Categories: General

Sunday Leftovers

Hold the phones! Here’s Education Law Center’s Executive Director David Sciarra on funding for charter schools and traditional schools: “You can’t fund schools based on who governs them.” Advocates for alternative public schools, which receive less state aid based on governance, will be thrilled to hear this from one of their chief naysayers.

Trenton Mayor Eric Jackson had this to say about Gov. Christie’s new school funding proposal: “When you start talking about reducing the per pupil amount to some outrageous state average that is not applicable in any urban center, you’re asking for fiscal destruction of urban centers,” the mayor said. “I would hope and don’t think that this could ever get passed.” The Trentonian notes that the plan would flatline all school spending aid, regard of socio-economic status, to $6,559 per pupil. Currently Trenton Public Schools is funded at $23,108 per pupil.

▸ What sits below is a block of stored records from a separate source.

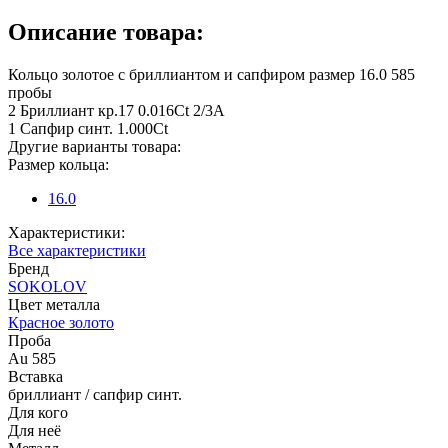
Описание товара:
Кольцо золотое с бриллиантом и сапфиром размер 16.0 585
пробы
2 Бриллиант кр.17 0.016Ct 2/3А
1 Сапфир синт. 1.000Ct
Другие варианты товара:
Размер кольца:
16.0
Характеристики:
Все характеристики
Бренд
SOKOLOV
Цвет металла
Красное золото
Проба
Au 585
Вставка
бриллиант / сапфир синт.
Для кого
Для неё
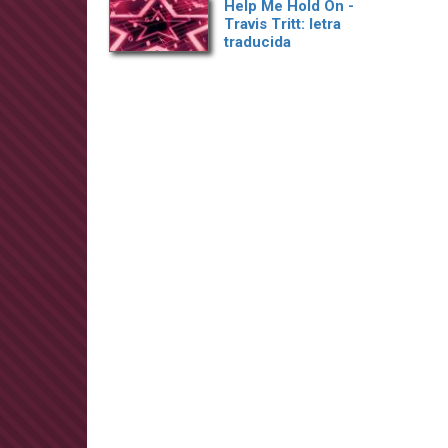
Help Me Hold On -
Travis Tritt: letra
traducida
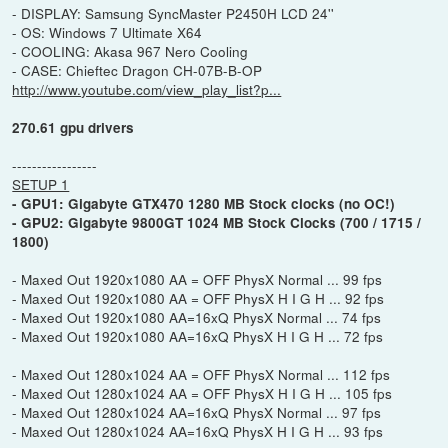
- DISPLAY: Samsung SyncMaster P2450H LCD 24''
- OS: Windows 7 Ultimate X64
- COOLING: Akasa 967 Nero Cooling
- CASE: Chieftec Dragon CH-07B-B-OP
http://www.youtube.com/view_play_list?p...
270.61 gpu drivers
-----------------
SETUP 1
- GPU1: Gigabyte GTX470 1280 MB Stock clocks (no OC!)
- GPU2: Gigabyte 9800GT 1024 MB Stock Clocks (700 / 1715 /
1800)
- Maxed Out 1920x1080 AA = OFF PhysX Normal ... 99 fps
- Maxed Out 1920x1080 AA = OFF PhysX H I G H ... 92 fps
- Maxed Out 1920x1080 AA=16xQ PhysX Normal ... 74 fps
- Maxed Out 1920x1080 AA=16xQ PhysX H I G H ... 72 fps
- Maxed Out 1280x1024 AA = OFF PhysX Normal ... 112 fps
- Maxed Out 1280x1024 AA = OFF PhysX H I G H ... 105 fps
- Maxed Out 1280x1024 AA=16xQ PhysX Normal ... 97 fps
- Maxed Out 1280x1024 AA=16xQ PhysX H I G H ... 93 fps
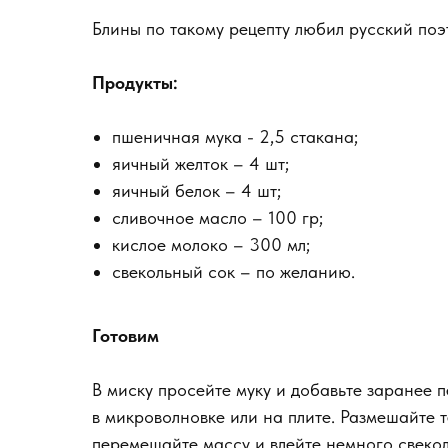
Блины по такому рецепту любил русский поэт
Продукты:
пшеничная мука - 2,5 стакана;
яичный желток – 4 шт;
яичный белок – 4 шт;
сливочное масло – 100 гр;
кислое молоко – 300 мл;
свекольный сок – по желанию.
Готовим
В миску просейте муку и добавьте заранее п
в микроволновке или на плите. Размешайте т
перемешайте массу и влейте немного свекол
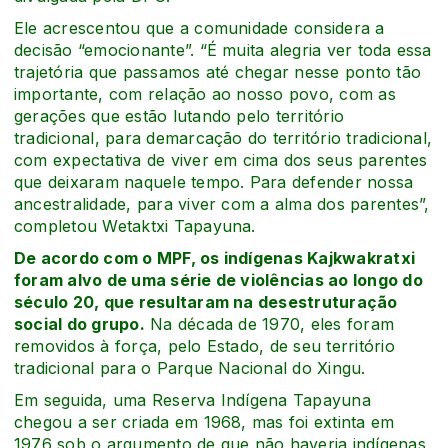
Ele acrescentou que a comunidade considera a
decisão “emocionante”. “É muita alegria ver toda essa
trajetória que passamos até chegar nesse ponto tão
importante, com relação ao nosso povo, com as
gerações que estão lutando pelo território
tradicional, para demarcação do território tradicional,
com expectativa de viver em cima dos seus parentes
que deixaram naquele tempo. Para defender nossa
ancestralidade, para viver com a alma dos parentes”,
completou Wetaktxi Tapayuna.
De acordo com o MPF, os indígenas Kajkwakratxi
foram alvo de uma série de violências ao longo do
século 20, que resultaram na desestruturação
social do grupo.
Na década de 1970, eles foram
removidos à força, pelo Estado, de seu território
tradicional para o Parque Nacional do Xingu.
Em seguida, uma Reserva Indígena Tapayuna
chegou a ser criada em 1968, mas foi extinta em
1976 sob o argumento de que não haveria indígenas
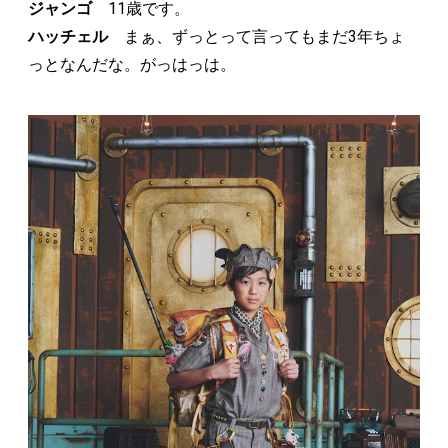
ジャンゴ
11歳です。
ハッチェル
まぁ、ずっとって言ってもまだ3年ちょ
っとなんだな。がっはっは。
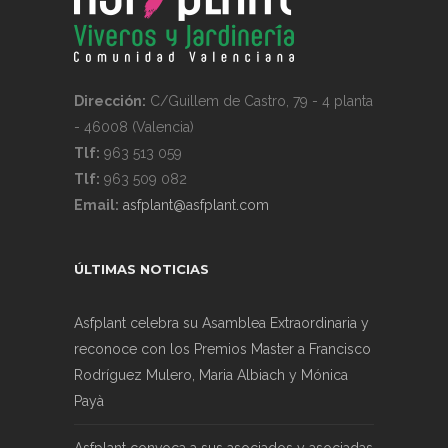
Dirección:
C/Guillem de Castro, 79 - 4 planta
- 46008 (Valencia)
Tlf:
963 513 059
Tlf:
963 509 082
Email:
asfplant@asfplant.com
ÚLTIMAS NOTICIAS
Asfplant celebra su Asamblea Extraordinaria y
reconoce con los Premios Master a Francisco
Rodríguez Mulero, Maria Albiach y Mónica
Payà
Asfplant convoca a sus asociados y asociadas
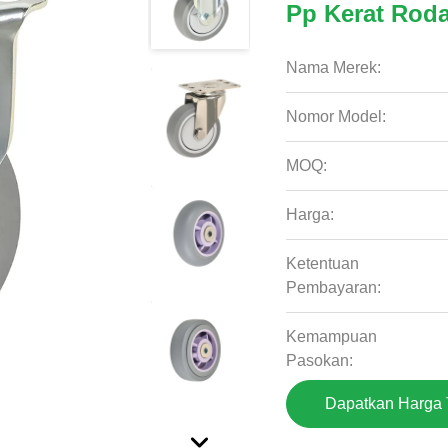
Pp Kerat Roda
Nama Merek:
Nomor Model:
MOQ:
Harga:
Ketentuan
Pembayaran:
Kemampuan
Pasokan:
Dapatkan Harga 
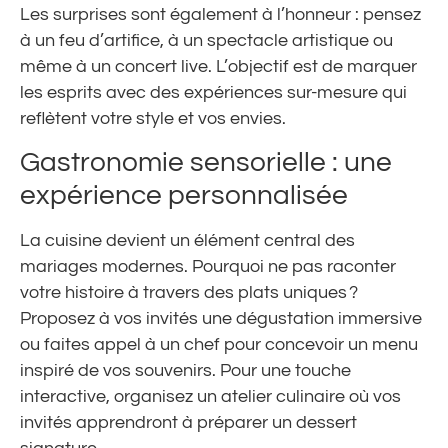
Les surprises sont également à l’honneur : pensez
à un feu d’artifice, à un spectacle artistique ou
même à un concert live. L’objectif est de marquer
les esprits avec des expériences sur-mesure qui
reflètent votre style et vos envies.
Gastronomie sensorielle : une
expérience personnalisée
La cuisine devient un élément central des
mariages modernes. Pourquoi ne pas raconter
votre histoire à travers des plats uniques ?
Proposez à vos invités une dégustation immersive
ou faites appel à un chef pour concevoir un menu
inspiré de vos souvenirs. Pour une touche
interactive, organisez un atelier culinaire où vos
invités apprendront à préparer un dessert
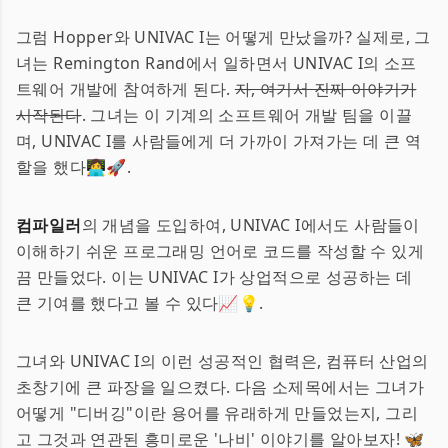
그럼 Hopper와 UNIVAC I는 어떻게 만났을까? 실제로, 그
녀는 Remington Rand에서 일하면서 UNIVAC I의 소프
트웨어 개발에 참여하게 된다.
자, 여기서 진짜 이야기가
시작된다
. 그녀는 이 기계의 소프트웨어 개발 팀을 이끌
며, UNIVAC I를 사람들에게 더 가까이 가져가는 데 큰 역
할을 했다👩‍💻🚀.
컴파일러
의 개념을 도입하여, UNIVAC I에서도 사람들이
이해하기 쉬운 프로그래밍 언어로 코드를 작성할 수 있게
끔 만들었다. 이는 UNIVAC I가 상업적으로 성공하는 데
큰 기여를 했다고 볼 수 있다📈💡.
그녀와 UNIVAC I의 이런 성공적인 협력은, 컴퓨터 산업의
초창기에 큰 파장을 일으켰다. 다음 소제목에서는 그녀가
어떻게 "디버깅"이란 용어를 유래하게 만들었는지, 그리
고 그것과 연관된 흥미로운 '나비' 이야기를 알아보자! 🦋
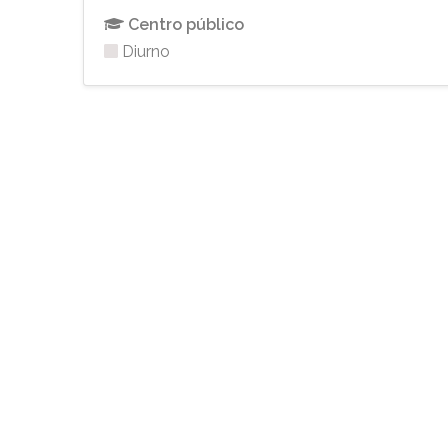
Centro público
Diurno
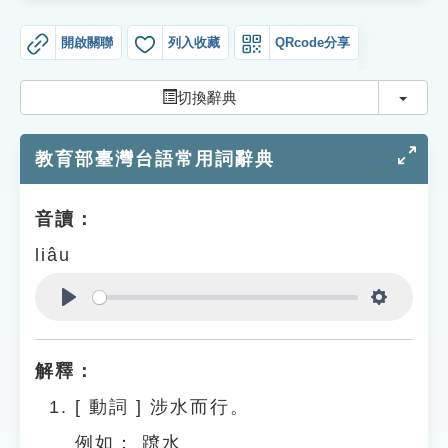
索引選單
開啟關聯
列入收藏
QRcode分享
知識索引
單字索引
切換
切換辭典
生命大百科索引
教育部臺灣台語常用詞辭典
遊戲專區
音讀：
教學應用
liâu
貓頭鷹博士
Play
Settings
解釋：
[
動詞
]
涉水而行。
例如：
蹽水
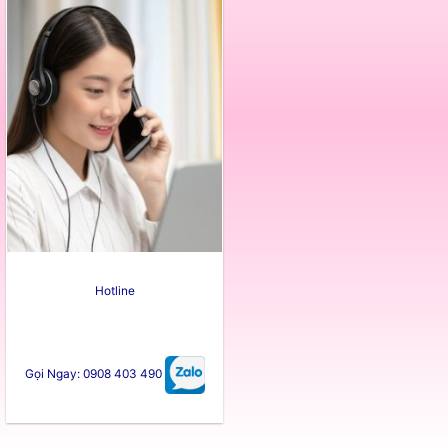
Hotline
Gọi Ngay: 0908 403 490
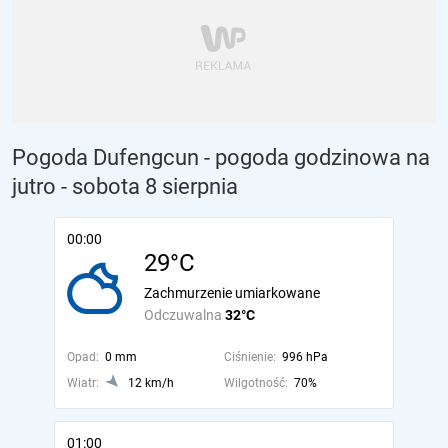
Pogoda Dufengcun - pogoda godzinowa na
jutro
- sobota 8 sierpnia
00:00
29°C
Zachmurzenie umiarkowane
Odczuwalna
32°C
Opad:
0 mm
Ciśnienie:
996 hPa
Wiatr:
12 km/h
Wilgotność:
70%
01:00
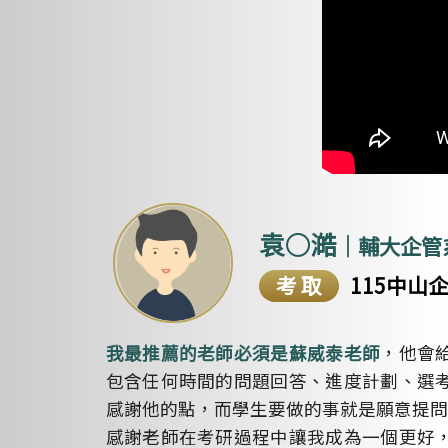
袁○澔
｜輔大企管
考取
115中山
，他會
我最推薦的老師必須是蘇威泰老師
包含任何時間的問題回答、進度計劃、選
感謝他的點，而學生要做的事就是願意提問
感謝老師在考研過程中讓我成為一個更好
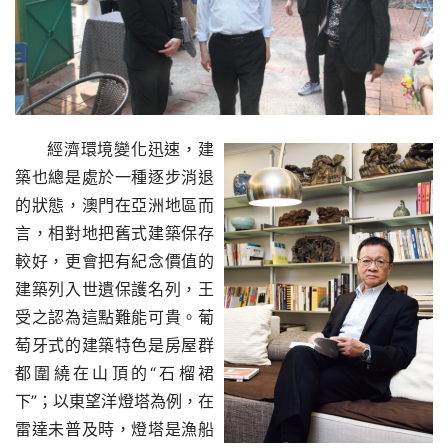
經濟環境變化迅速，建
築也總是處於一種逐步消退
的狀態，澳門在亞洲地區而
言，相對地把舊式建築保存
較好，更會把有紀念價值的
建築列入世遺保護名列，王
受之認為這點難能可貴。葡
萄牙式的建築特色是房屋群
都圍繞在山頂的“石榴裙
下”；以東望洋燈塔為例，在
雷達未普及時，燈塔是漁船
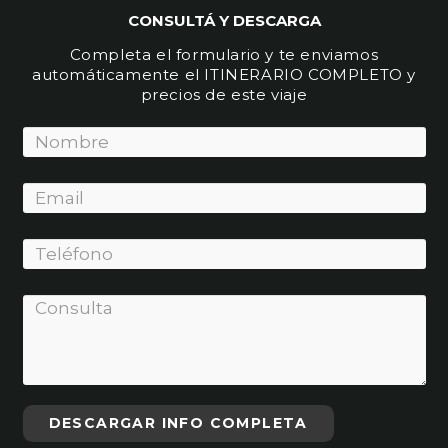
CONSULTÁ Y DESCARGA
Completa el formulario y te enviamos
automáticamente el ITINERARIO COMPLETO y
precios de este viaje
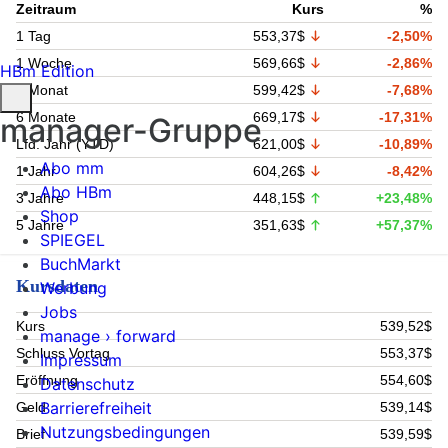
Zeitraum
Kurs
%
1 Tag
553,37$
-2,50%
1 Woche
569,66$
-2,86%
HBm Edition
1 Monat
599,42$
-7,68%
6 Monate
669,17$
-17,31%
manager-Gruppe
Lfd. Jahr (YTD)
621,00$
-10,89%
Abo mm
1 Jahr
604,26$
-8,42%
Abo HBm
3 Jahre
448,15$
+23,48%
Shop
5 Jahre
351,63$
+57,37%
SPIEGEL
BuchMarkt
Kursdaten
Werbung
Jobs
Kurs
539,52$
manage › forward
Schluss Vortag
553,37$
Impressum
Eröffnung
554,60$
Datenschutz
Barrierefreiheit
Geld
539,14$
Nutzungsbedingungen
Brief
539,59$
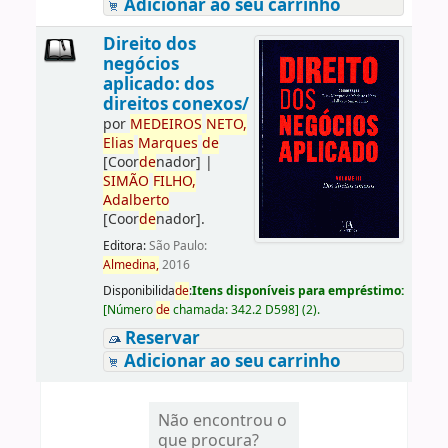
Adicionar ao seu carrinho
Direito dos
negócios
aplicado: dos
direitos conexos/
por
ME
DE
IROS
NETO,
Elias
Marques
de
[Coor
de
nador]
|
SIMÃO
FILHO,
Adalberto
[Coor
de
nador]
.
Editora:
São Paulo:
Almedina,
2016
Disponibilida
de
:
Itens disponíveis para empréstimo:
[
Número
de
chamada:
342.2 D598
]
(2).
Reservar
Adicionar ao seu carrinho
Não encontrou o
que procura?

In a blast of serendipity, Jeff Bennett and I simultaneously corrected Dana Goldstein’s error-ridden Slate piece on Christie’s plan, but from different angles. Read them both for a complete view.

Joan Quigley says that Christie’s plan is “unlikely to happen.” The Star-Ledger looks at how the proposal would affect charter schools and asks five superintendents for their takes. From Think Progress:

New Jersey State Senator Mike Doherty said he supports the proposal and said taxpayers in wealthy municipalities need state property tax relief. He told NJ.com, “You have all these towns like Hoboken and Jersey City where people are living in million-dollar condos and paying next to nothing in taxes.” The proposal does have a Democratic supporter — Brick Township’s Mayor John Ducey who said school funding would be “fair and even.”

NJ Spotlight delves into problems, educational and otherwise, in Lakewood: “But the phenomenal growth that turned a struggling former lakeside resort into a boomtown has also strained its outdated infrastructure and led to severe financial deficits in the schools. Together, those problems have created a school busing crisis that has exacerbated social tensions and, according to public school parents, endangered their children’s safety.”

A bill in the Senate would require the State to make quarterly payments into the pension fund instead of annual ones and pay off the $5 billion debt in five years. This change would require a constitutional amendment.  PolitickerNJ quotes NJBIA President Michele Siekerka, who said  that “under this amendment the state would be required to make pension payments before anything else. The pension payment would become a super priority taking precedence over education, healthcare and public safety.” NJEA is for it.